═════ Records provided ═════

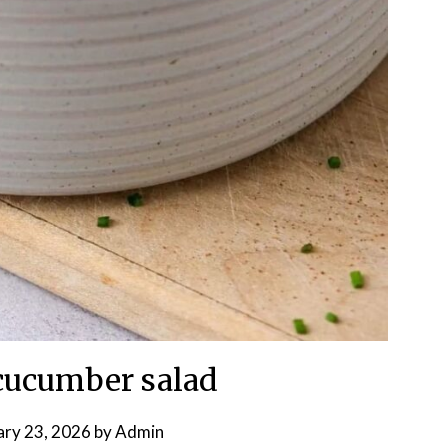
cucumber salad
ary 23, 2026
by
Admin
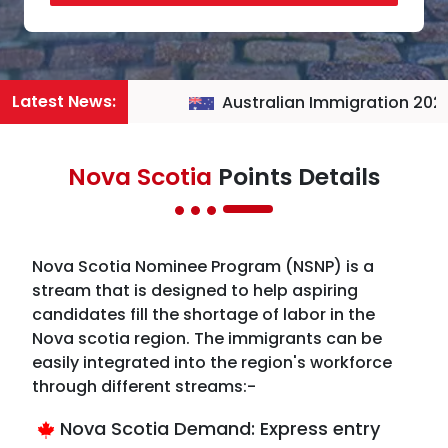
Latest News:
Australian Immigration 2026
Nova Scotia
Points Details
Nova Scotia Nominee Program (NSNP) is a
stream that is designed to help aspiring
candidates fill the shortage of labor in the
Nova scotia region. The immigrants can be
easily integrated into the region's workforce
through different streams:-
Nova Scotia Demand: Express entry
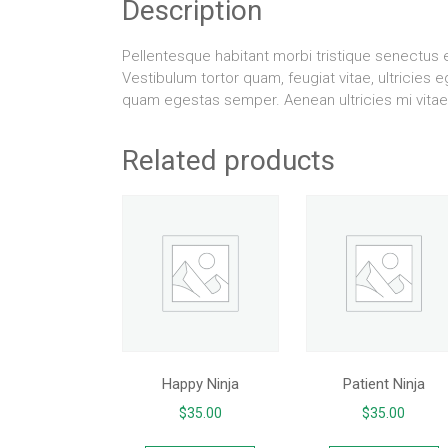
Description
Pellentesque habitant morbi tristique senectus
Vestibulum tortor quam, feugiat vitae, ultricies 
quam egestas semper. Aenean ultricies mi vitae 
Related products
Happy Ninja
Patient Ninja
$
35.00
$
35.00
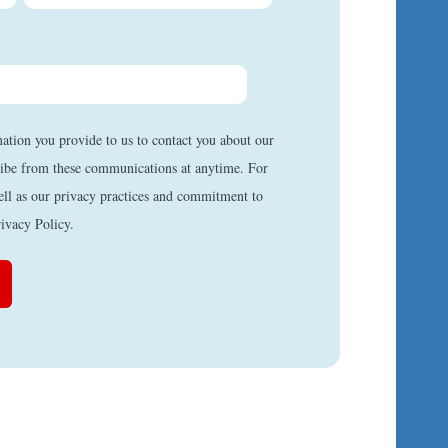
mation you provide to us to contact you about our
ibe from these communications at anytime. For
ell as our privacy practices and commitment to
rivacy Policy.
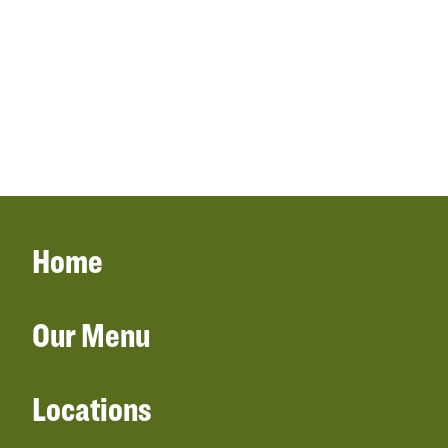
Home
Our Menu
Locations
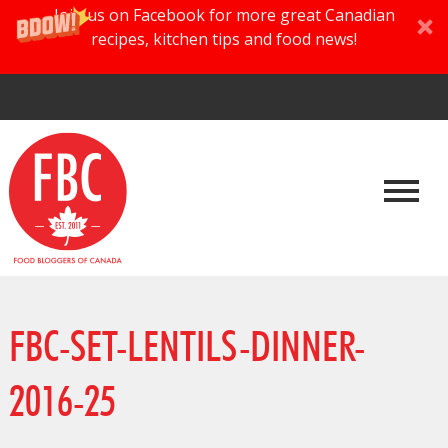
Join us on Facebook for more great Canadian
recipes, kitchen tips and food news!
FBC-SET-LENTILS-DINNER-
2016-25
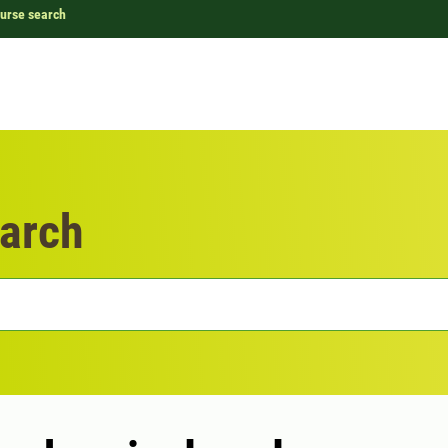
urse search
arch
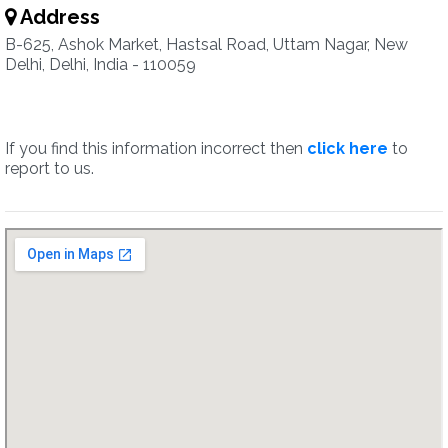
Address
B-625, Ashok Market, Hastsal Road, Uttam Nagar, New
Delhi, Delhi, India - 110059
If you find this information incorrect then
click here
to
report to us.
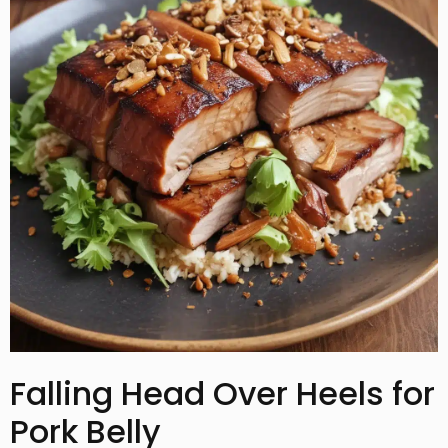
Falling Head Over Heels for
Pork Belly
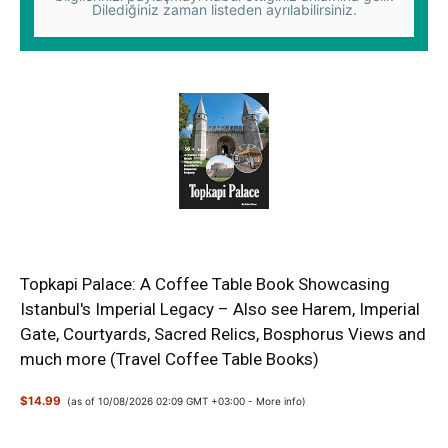
Dilediğiniz zaman listeden ayrılabilirsiniz.
Topkapi Palace: A Coffee Table Book Showcasing
Istanbul's Imperial Legacy – Also see Harem, Imperial
Gate, Courtyards, Sacred Relics, Bosphorus Views and
much more (Travel Coffee Table Books)
$14.99
(as of 10/08/2026 02:09 GMT +03:00 -
More info
)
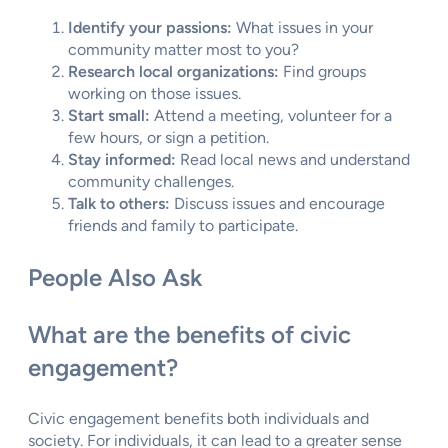
Identify your passions:
What issues in your
community matter most to you?
Research local organizations:
Find groups
working on those issues.
Start small:
Attend a meeting, volunteer for a
few hours, or sign a petition.
Stay informed:
Read local news and understand
community challenges.
Talk to others:
Discuss issues and encourage
friends and family to participate.
People Also Ask
What are the benefits of civic
engagement?
Civic engagement benefits both individuals and
society. For individuals, it can lead to a greater sense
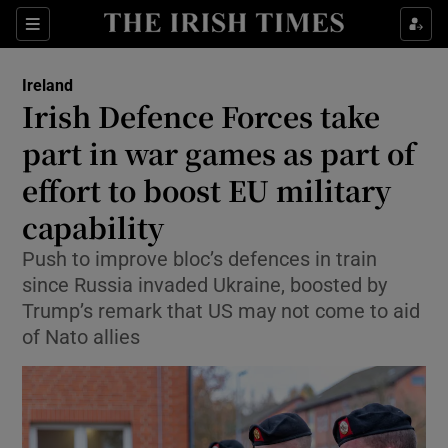
Show Health sub sections
Sections
Show Life & Style sub sections
Ireland
Irish Defence Forces take
Show Culture sub sections
part in war games as part of
Show Environment sub sections
effort to boost EU military
Show Technology sub sections
capability
Push to improve bloc’s defences in train
Show Science sub sections
since Russia invaded Ukraine, boosted by
Trump’s remark that US may not come to aid
of Nato allies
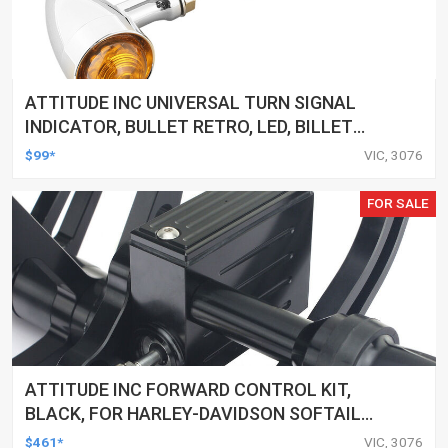
ATTITUDE INC UNIVERSAL TURN SIGNAL
INDICATOR, BULLET RETRO, LED, BILLET
ALUMINIUM CHROME, FOR HARLEY
$99*
VIC, 3076
CUSTOMS, SET
FOR SALE
ATTITUDE INC FORWARD CONTROL KIT,
BLACK, FOR HARLEY-DAVIDSON SOFTAIL
2000-2017, BLACK, KIT
$461*
VIC, 3076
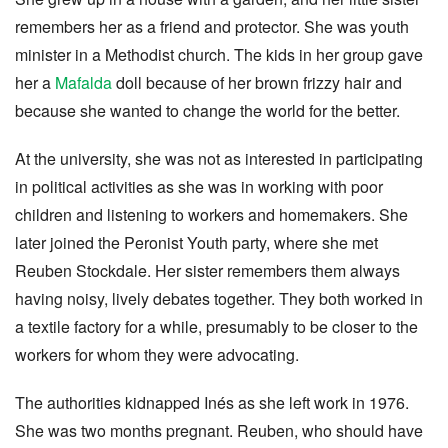
remembers her as a friend and protector. She was youth
minister in a Methodist church. The kids in her group gave
her a
Mafalda
doll because of her brown frizzy hair and
because she wanted to change the world for the better.
At the university, she was not as interested in participating
in political activities as she was in working with poor
children and listening to workers and homemakers. She
later joined the Peronist Youth party, where she met
Reuben Stockdale. Her sister remembers them always
having noisy, lively debates together. They both worked in
a textile factory for a while, presumably to be closer to the
workers for whom they were advocating.
The authorities kidnapped Inés as she left work in 1976.
She was two months pregnant. Reuben, who should have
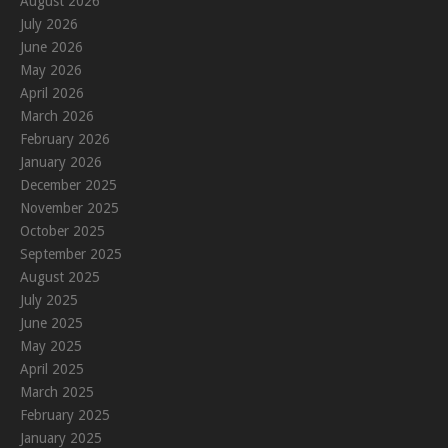
August 2026
July 2026
June 2026
May 2026
April 2026
March 2026
February 2026
January 2026
December 2025
November 2025
October 2025
September 2025
August 2025
July 2025
June 2025
May 2025
April 2025
March 2025
February 2025
January 2025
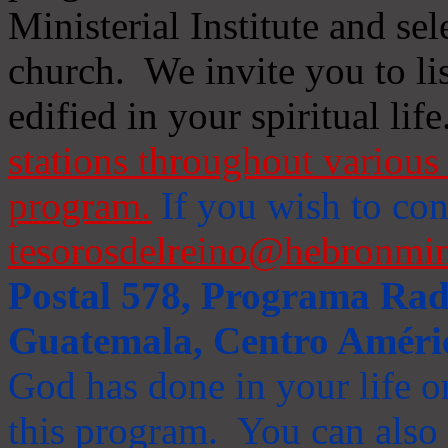
Ministerial Institute and se
church. We invite you to li
edified in your spiritual life
stations throughout various 
program.
If you wish to cont
tesorosdelreino@hebronmin
Postal 578, Programa Radi
Guatemala, Centro Améri
God has done in your life or
this program. You can also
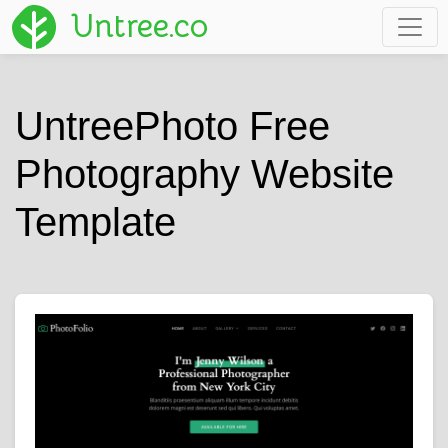
Untree.co
UntreePhoto Free
Photography Website
Template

═════

» What to work on
Every line above that contains "Table" counts once. Give the number of those lines and nothing more.

» Task output
2